- A Comissão para Refugiados da Argentina (Conare) concedeu refúgio político a Joel Borges Corrêa, condenado pelos atos de 8 de janeiro e foragido no país.
- É o primeiro foragido do grupo a obter esse status, que reconhece risco no Brasil e protege o indivíduo na Argentina.
- A defesa pretende apresentar a resolução da Conare à Justiça para suspender a extradição e tentar a liberação de Corrêa; há necessidade de aval do presidente argentino, Javier Milei.

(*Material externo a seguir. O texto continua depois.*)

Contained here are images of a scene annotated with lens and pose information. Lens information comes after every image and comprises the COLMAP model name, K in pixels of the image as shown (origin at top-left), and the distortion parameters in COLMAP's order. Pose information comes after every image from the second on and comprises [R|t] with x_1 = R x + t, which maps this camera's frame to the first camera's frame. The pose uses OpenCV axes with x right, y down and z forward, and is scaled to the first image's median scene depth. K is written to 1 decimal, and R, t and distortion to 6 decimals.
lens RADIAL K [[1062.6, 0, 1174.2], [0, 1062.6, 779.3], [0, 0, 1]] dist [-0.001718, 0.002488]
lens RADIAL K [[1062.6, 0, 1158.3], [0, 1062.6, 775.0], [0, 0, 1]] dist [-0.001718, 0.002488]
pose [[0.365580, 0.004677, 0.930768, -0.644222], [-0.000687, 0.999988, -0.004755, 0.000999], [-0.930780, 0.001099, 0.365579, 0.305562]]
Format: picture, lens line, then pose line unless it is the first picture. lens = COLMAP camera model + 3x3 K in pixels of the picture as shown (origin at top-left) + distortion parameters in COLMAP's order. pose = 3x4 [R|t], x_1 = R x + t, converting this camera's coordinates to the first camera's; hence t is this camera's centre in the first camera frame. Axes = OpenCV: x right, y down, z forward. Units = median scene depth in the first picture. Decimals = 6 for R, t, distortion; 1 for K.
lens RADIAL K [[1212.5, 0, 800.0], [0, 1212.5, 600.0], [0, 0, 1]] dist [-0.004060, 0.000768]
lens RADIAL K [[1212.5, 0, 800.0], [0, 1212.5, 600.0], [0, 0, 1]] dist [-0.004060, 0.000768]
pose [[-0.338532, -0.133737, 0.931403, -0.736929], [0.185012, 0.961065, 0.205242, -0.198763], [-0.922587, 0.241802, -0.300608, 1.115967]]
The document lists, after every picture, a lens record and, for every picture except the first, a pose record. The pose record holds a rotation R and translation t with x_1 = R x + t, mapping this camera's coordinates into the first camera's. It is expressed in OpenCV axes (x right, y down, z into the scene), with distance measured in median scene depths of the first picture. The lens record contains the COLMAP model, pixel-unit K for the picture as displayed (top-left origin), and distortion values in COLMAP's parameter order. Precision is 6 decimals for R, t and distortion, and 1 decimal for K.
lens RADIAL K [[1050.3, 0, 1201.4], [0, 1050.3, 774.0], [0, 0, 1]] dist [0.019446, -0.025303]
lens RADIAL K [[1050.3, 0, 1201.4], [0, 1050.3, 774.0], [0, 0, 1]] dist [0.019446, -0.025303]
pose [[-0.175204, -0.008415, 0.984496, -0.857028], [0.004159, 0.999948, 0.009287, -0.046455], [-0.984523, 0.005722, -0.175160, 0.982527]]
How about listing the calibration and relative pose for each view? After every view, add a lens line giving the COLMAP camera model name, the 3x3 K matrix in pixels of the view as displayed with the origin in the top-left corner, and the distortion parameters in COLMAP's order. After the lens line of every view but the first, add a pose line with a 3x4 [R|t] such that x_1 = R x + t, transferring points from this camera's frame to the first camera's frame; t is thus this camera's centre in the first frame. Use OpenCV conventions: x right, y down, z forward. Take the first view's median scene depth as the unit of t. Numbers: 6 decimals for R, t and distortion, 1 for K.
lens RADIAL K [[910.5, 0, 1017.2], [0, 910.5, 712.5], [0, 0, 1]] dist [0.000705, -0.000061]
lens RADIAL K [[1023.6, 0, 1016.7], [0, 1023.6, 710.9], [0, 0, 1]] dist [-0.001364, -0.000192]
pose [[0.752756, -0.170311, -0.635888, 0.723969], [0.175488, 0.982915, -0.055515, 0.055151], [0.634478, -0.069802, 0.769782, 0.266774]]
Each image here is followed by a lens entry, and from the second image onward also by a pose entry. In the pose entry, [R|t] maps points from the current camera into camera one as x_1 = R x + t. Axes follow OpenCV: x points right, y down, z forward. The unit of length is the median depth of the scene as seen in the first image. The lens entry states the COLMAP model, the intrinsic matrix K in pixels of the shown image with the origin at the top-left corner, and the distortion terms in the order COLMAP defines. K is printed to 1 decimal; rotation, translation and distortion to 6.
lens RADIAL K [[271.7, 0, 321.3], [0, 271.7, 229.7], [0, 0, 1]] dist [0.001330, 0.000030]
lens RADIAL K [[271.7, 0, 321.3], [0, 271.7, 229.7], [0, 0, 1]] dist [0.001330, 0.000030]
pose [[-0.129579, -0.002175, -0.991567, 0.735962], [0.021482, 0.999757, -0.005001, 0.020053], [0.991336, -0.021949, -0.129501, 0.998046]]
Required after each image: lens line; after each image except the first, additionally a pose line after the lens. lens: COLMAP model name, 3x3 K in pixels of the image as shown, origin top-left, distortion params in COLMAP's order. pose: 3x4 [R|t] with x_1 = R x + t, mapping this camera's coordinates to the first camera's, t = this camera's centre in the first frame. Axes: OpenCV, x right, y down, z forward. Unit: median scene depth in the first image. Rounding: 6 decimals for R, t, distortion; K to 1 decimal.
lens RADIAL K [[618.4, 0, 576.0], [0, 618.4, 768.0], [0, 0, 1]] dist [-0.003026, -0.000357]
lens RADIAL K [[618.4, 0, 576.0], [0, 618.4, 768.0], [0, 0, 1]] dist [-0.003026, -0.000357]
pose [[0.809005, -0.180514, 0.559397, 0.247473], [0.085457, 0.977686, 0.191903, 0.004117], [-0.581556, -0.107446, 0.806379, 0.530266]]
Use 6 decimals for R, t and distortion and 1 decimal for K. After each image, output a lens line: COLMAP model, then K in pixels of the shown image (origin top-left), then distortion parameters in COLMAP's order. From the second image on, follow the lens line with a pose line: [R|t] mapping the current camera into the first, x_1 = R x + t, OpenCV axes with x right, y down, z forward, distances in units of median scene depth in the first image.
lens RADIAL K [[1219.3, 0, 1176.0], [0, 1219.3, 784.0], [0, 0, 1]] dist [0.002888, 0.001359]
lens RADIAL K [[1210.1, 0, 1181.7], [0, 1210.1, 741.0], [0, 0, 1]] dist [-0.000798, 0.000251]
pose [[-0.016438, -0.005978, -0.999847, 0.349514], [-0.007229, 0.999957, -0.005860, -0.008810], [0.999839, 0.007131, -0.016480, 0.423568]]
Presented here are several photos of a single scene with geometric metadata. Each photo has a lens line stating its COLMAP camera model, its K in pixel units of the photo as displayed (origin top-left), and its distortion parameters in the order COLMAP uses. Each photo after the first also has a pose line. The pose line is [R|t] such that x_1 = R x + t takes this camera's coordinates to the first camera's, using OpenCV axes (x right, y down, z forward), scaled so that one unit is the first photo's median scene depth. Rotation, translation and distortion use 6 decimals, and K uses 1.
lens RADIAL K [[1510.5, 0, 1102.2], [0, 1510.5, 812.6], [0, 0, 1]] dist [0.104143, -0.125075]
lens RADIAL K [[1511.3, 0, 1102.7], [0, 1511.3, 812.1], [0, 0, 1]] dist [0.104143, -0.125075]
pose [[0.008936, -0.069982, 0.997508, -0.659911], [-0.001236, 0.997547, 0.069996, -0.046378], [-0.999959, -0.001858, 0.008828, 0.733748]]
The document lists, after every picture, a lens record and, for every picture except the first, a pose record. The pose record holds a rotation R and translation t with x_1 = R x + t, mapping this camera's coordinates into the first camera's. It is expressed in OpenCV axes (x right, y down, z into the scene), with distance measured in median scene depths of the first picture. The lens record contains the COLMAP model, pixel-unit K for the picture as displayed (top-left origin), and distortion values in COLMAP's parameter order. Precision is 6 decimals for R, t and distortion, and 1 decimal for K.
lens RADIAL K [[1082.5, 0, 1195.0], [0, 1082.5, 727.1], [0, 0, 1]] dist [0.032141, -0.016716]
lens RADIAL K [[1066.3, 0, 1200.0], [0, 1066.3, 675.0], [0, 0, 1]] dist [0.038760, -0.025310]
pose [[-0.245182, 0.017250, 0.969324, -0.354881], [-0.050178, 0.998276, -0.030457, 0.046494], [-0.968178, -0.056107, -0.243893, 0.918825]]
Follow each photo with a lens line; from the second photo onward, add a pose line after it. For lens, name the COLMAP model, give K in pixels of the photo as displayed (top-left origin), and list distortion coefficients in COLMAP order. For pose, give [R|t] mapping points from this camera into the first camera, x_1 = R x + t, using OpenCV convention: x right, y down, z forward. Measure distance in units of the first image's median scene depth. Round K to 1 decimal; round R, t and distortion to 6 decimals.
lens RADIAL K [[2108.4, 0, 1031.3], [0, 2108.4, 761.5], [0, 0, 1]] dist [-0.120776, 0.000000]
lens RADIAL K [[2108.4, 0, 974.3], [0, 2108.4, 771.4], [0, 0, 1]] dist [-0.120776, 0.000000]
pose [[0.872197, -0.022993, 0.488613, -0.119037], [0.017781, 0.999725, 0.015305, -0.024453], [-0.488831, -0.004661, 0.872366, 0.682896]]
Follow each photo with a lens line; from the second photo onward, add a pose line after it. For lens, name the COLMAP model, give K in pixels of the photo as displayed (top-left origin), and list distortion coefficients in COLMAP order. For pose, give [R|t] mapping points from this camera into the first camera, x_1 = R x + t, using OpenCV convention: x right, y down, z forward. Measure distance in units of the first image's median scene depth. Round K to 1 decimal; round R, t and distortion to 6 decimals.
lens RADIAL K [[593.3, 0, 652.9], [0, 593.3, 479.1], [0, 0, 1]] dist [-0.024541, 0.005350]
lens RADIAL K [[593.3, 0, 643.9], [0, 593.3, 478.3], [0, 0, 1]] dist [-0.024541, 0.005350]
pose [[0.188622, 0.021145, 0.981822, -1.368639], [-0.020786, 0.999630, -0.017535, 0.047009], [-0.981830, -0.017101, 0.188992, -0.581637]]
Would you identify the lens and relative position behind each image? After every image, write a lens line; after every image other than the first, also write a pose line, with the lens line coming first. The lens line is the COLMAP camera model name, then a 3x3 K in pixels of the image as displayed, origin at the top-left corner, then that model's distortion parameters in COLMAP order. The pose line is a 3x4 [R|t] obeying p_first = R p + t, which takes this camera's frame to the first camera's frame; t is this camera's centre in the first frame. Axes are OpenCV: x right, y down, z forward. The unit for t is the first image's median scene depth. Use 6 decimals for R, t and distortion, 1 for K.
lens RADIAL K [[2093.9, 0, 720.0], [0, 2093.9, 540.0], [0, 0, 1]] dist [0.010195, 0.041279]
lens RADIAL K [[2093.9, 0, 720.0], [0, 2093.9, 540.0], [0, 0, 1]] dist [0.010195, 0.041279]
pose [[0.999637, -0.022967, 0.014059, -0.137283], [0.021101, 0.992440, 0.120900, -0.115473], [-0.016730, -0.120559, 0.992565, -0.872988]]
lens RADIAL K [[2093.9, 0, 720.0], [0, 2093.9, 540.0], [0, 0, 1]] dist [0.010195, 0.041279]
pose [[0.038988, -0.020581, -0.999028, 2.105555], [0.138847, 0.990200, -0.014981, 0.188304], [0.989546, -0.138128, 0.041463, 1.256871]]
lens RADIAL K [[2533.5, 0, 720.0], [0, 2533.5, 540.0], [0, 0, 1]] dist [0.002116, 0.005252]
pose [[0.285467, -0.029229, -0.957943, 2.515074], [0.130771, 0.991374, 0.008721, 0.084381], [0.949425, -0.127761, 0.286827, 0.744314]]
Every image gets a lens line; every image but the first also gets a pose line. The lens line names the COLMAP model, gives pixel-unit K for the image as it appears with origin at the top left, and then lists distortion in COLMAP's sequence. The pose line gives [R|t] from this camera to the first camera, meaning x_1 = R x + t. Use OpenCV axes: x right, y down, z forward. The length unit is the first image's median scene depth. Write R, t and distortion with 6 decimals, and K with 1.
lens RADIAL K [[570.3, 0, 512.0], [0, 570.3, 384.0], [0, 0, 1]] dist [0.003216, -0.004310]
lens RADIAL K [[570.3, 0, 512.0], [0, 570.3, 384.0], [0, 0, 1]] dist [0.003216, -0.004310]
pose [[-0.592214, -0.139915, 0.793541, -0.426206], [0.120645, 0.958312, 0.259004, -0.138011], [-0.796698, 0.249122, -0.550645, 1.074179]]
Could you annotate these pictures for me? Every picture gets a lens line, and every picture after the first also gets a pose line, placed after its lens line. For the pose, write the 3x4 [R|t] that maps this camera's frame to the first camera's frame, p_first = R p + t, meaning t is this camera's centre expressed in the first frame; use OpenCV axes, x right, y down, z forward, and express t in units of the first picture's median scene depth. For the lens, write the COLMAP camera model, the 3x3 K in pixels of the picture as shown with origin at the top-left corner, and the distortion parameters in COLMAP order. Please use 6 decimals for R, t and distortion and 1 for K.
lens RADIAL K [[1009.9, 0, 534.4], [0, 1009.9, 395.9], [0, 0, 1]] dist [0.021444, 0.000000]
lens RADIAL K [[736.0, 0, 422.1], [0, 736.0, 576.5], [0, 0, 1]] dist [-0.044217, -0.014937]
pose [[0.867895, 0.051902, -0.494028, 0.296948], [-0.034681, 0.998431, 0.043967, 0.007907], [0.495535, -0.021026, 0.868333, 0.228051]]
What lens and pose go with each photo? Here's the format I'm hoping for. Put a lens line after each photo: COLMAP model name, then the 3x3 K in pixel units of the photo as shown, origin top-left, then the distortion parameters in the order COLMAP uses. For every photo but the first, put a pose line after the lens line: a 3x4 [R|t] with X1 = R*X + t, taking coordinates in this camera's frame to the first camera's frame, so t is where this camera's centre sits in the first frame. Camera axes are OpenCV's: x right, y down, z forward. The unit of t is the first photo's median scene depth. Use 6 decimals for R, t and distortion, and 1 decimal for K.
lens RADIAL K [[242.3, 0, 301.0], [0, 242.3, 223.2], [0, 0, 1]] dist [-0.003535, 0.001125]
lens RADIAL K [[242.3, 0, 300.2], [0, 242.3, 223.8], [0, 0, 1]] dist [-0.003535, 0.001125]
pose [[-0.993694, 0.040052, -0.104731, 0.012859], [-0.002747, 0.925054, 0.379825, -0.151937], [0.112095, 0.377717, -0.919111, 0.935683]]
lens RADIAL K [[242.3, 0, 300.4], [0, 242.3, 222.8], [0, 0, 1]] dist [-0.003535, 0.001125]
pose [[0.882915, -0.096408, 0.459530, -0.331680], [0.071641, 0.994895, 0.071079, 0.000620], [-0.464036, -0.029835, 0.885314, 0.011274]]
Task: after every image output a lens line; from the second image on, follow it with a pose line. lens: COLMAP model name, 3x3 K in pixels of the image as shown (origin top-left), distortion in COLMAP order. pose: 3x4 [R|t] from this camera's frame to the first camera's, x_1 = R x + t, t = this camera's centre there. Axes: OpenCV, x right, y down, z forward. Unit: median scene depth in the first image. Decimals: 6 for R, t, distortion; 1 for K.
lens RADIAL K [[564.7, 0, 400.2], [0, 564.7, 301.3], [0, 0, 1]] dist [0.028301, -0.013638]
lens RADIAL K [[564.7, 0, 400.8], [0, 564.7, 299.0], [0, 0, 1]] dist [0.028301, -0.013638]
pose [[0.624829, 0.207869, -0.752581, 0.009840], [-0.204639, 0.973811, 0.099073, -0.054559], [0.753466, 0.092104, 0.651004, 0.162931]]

- A decisão pode criar precedente para outros brasileiros condenados pelo 8 de janeiro que buscaram refúgio na Argentina.
- A decisão final caberá ao Executivo argentino; a escolha da Argentina como destino envolve potencial apoio político ao governo Milei.
O foragido brasileiro Joel Borges Corrêa recebeu da Comissão para Refugiados (Conare) da Argentina o status de refugiado político. A decisão reconhece risco ou perseguição no Brasil e garante proteção internacional em território argentino. Corrêa foi condenado pelos atos de 8 de janeiro e está na Argentina desde então.
A confirmação foi feita por advogados argentinos que representam Corrêa e pela Associação de Familiares dos envolvidos no 8 de Janeiro (Asfav). Trata-se do primeiro dentre os foragidos que fugiram para a Argentina a obter esse reconhecimento.
Segundo a defesa, o próximo passo é apresentar a resolução da Conare à Justiça para suspender o processo de extradição e obter a liberação do brasileiro. A defesa também afirma que o aval do presidente argentino é esperado para confirmar o refúgio.
Contexto do caso
O pedido de extradição de Corrêa e de outros quatro foragidos teve aceitação pela Justiça argentina em dezembro. Inicialmente, houve prisão preventiva, convertida posteriormente em prisão domiciliar durante o tramitar do processo.
O Brasil já havia estimado gastos de cerca de US$ 1 milhão com o processo de extradição, conforme apurado pela imprensa. A defesa acredita que a concessão do refúgio pode impedir ou adiar a extradição.
Possíveis consequências
Especialistas ouvidos pelo meio indicam que a decisão pode criar precedente para outros brasileiros condenados pelos atos de 8 de janeiro que buscaram refúgio na Argentina. A resolução final, no entanto, depende do Executivo argentino e do presidente Milei.
A Casa Rosada já havia sinalizado, em 2024, que acataria decisões de órgãos competentes e negou qualquer pacto de impunidade entre Milei e Bolsonaro. A defesa de Corrêa afirma que a Conare pode abrir caminho para outros casos semelhantes.